Для алхимиков каббалистическое учение сефирот обеспечило теософическое оправдание их веры в бесконечную изменяемость и исконное единство всех вещей. В каббале сефирот, десять божественных эманаций, которые служат архетипами, и таким образом приводят к единству все вещи, находящиеся в постоянном изменении, разрушаясь особенным образом и будучи исправлены и восстановлены с целью восстановления божественного единства. В каббалистическом учении сефирот и гематрии (представлении, что слова и поэтому вещи меняются на основании арифметических свойств их букв) алхимики видели путь для объяснения и рационализации этих преобразований[51].
Идея о том, что еврейские буквы и слова скрывают в себе бесчисленное разнообразие тайн, смыслов и ассоциаций, заинтриговала алхимиков, которые видели в этом аспекте каббалы основное объяснение их собственного мировоззрения. В результате христианские алхимики были увлечены еврейским алфавитом и, согласно Патаю, "приблизительно с пятнадцатого столетия едва ли христианскими алхимиками была создана хоть одна алхимическая книга или трактат, которые не демонстрировали некоторые еврейские слова власти на титульном листе или в тексте"[52]. Патай указывает на Генриха Кунрада как на поразительный пример этой тенденции. Кунрад, в его Amphitheatrum sapientiae, одном из наиболее широко распространенном алхимическом тексте, не только приравнивает алхимический философский камень сРуах Элохим(Дух Бога), метавшегося над водами во время творения, но иллюстрирует его содержание внушительным "миром сфер", который охватывает не только десять сефирот и двадцать две еврейских буквы (которые согласно каббалистам являются основными элементами творения), но также и великое разнообразие других слов еврейского религиозного значения[53].

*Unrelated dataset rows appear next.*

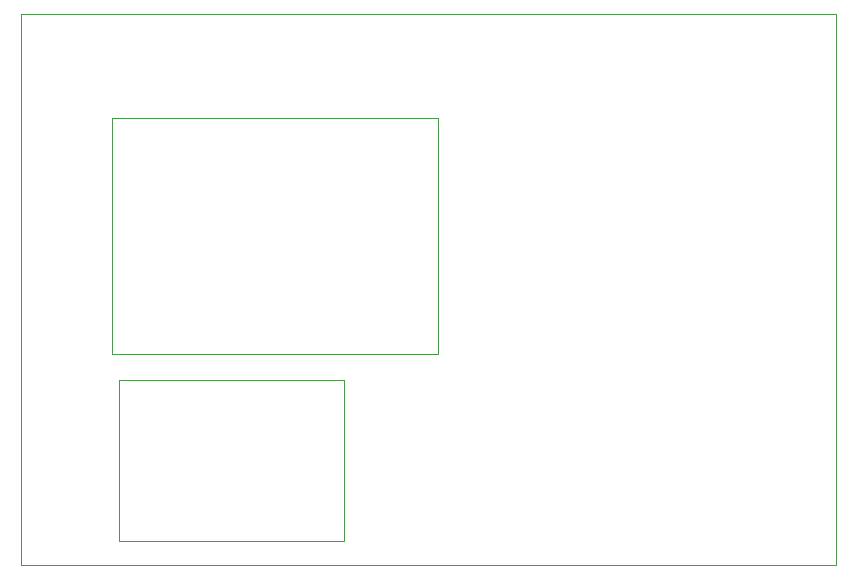
<source format=gbr>
%TF.GenerationSoftware,KiCad,Pcbnew,8.99.0-unknown-e538b98286~178~ubuntu22.04.1*%
%TF.CreationDate,2024-04-14T11:06:52+05:30*%
%TF.ProjectId,HF-PA-v10,48462d50-412d-4763-9130-2e6b69636164,rev?*%
%TF.SameCoordinates,Original*%
%TF.FileFunction,Profile,NP*%
%FSLAX46Y46*%
G04 Gerber Fmt 4.6, Leading zero omitted, Abs format (unit mm)*
G04 Created by KiCad (PCBNEW 8.99.0-unknown-e538b98286~178~ubuntu22.04.1) date 2024-04-14 11:06:52*
%MOMM*%
%LPD*%
G01*
G04 APERTURE LIST*
%TA.AperFunction,Profile*%
%ADD10C,0.100000*%
%TD*%
G04 APERTURE END LIST*
D10*
X138280000Y-62675000D02*
X207250000Y-62675000D01*
X207250000Y-109315000D01*
X138280000Y-109315000D01*
X138280000Y-62675000D01*
X146560000Y-93680000D02*
X165660000Y-93680000D01*
X165660000Y-107320000D01*
X146560000Y-107320000D01*
X146560000Y-93680000D01*
X146000000Y-71480000D02*
X173550000Y-71480000D01*
X173550000Y-91500000D01*
X146000000Y-91500000D01*
X146000000Y-71480000D01*
M02*

</source>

Мы таким образом находим, что "каббалистическая алхимия" развивалась главным образом не среди еврейских алхимиков, а среди их нееврейских коллег[54]. Христианские алхимики-каббалисты пытались изучать иврит, и они искали духовных наставников среди евреев, под руководством которых они могли изучить мистическую каббалу и гематрию как средство достижения высшего алхимического искусства и знания[55].
Каббала предоставляла алхимикам духовную и метафизическую основу для их взгляда на единственное основное вещество во вселенной, prima materia, которая принимала множество проявлений и форм. Алхимики были пленены каббалистическими доктринами, такими как понятие Эйн соф, который проникает во все субстанции и предметы, а также то, что все разнообразие вселенной проистекает из десяти Сефирот, которые, в свою очередь, поочередно эманируют одна из другой. Объединившись с каббалой, алхимия не только развивала объяснение для своего материального воплощения, но также и развивала себя как духовная дисциплина.